*TEXTE SOURCE*:
= = = = =
Des jeunes des deux sexes, comme Stanley (ci-dessus à gauche) et Betty (ci-dessous à droite), découvrent de nouveaux moyens de subsistance en transformant des terres jadis dénudées en parcelles maraîchères fertiles. ©FAO/Daniele Epifanio
En Sierra Leone, les jeunes connaissent des difficultés pour obtenir un emploi viable. Près du tiers d’entre eux sont soit sans emploi, soit scolarisés ou en formation.
Plus de 200 jeunes ont intégré le projet dans l’ensemble du pays. La plupart des 15 participants du district de Kono étaient auparavant employés dans le commerce ou travaillaient dans des mines artisanales.
L’agriculture leur offre à présent des possibilités nouvelles. Stanley nous explique: «Nous avons tous grandi dans l’idée que le diamant était notre seul horizon, mais l’activité agricole m’a éveillé à autre chose, et a eu le même effet sur mon entourage et même sur la collectivité dans son ensemble.»
Ce projet contribue aussi à la résilience face au climat, en restaurant la capacité des sols à retenir le carbone et en promouvant des techniques d’irrigation qui rendent les cultures moins vulnérables à la sécheresse.
- Abdulai Bangura, Coordonnateur national de la FAO pour ce projet en Sierra Leone, arpente le terrain qui porte encore les stigmates de l’exploitation minière extensive et désigne une serre bâtie dans le cadre du projet. «Voilà qui nous aidera à assurer une production toute l’année. En ce moment, nous préparons la mise en production de nos lits de semis car la saison humide commence dans deux semaines», nous confie-t-il.
Les jeunes participants au projet, qui travaillent en ayant à leurs côtés une équipe du Ministère de l’agriculture et de la sécurité alimentaire et d’autres partenaires, ont pu convertir une terre gravement dégradée en parcelle agricole valorisée, où l’on produit aujourd’hui des tomates, des concombres et des pastèques. Grâce au regain de fécondité des sols, ils font aussi pousser des denrées de base locales comme le maïs, l’arachide et le manioc.
= = = = =
*DONNÉES FOURNIES*:
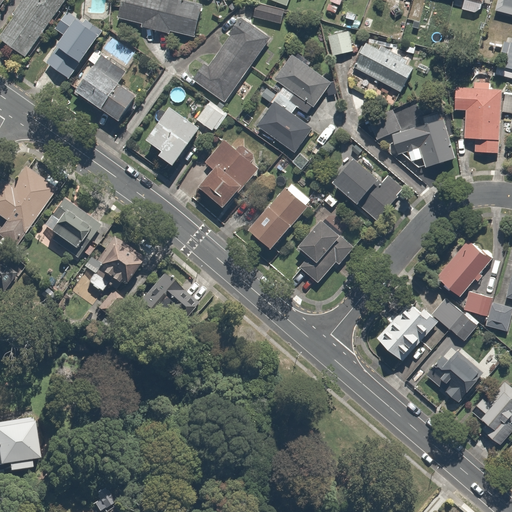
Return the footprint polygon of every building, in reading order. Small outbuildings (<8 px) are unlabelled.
= = = = =
*ÉNONCÉ*:
Reformulez sous forme de liste le paragraphe du texte sur la Sierra Leone qui commence par « Les jeunes participants au projet ». Conservez-en les informations essentielles. Le matériel fourni ne joue aucun rôle dans cet exercice.

*CORRIGÉ*:
- Les jeunes participants travaillent avec une équipe du Ministère de l'agriculture et de la sécurité alimentaire et d'autres partenaires.
- Ils ont transformé une terre gravement dégradée en parcelle agricole valorisée.
- On y produit aujourd'hui des tomates, des concombres et des pastèques.
- Grâce aux sols redevenus féconds, ils cultivent aussi des denrées de base locales : maïs, arachide et manioc.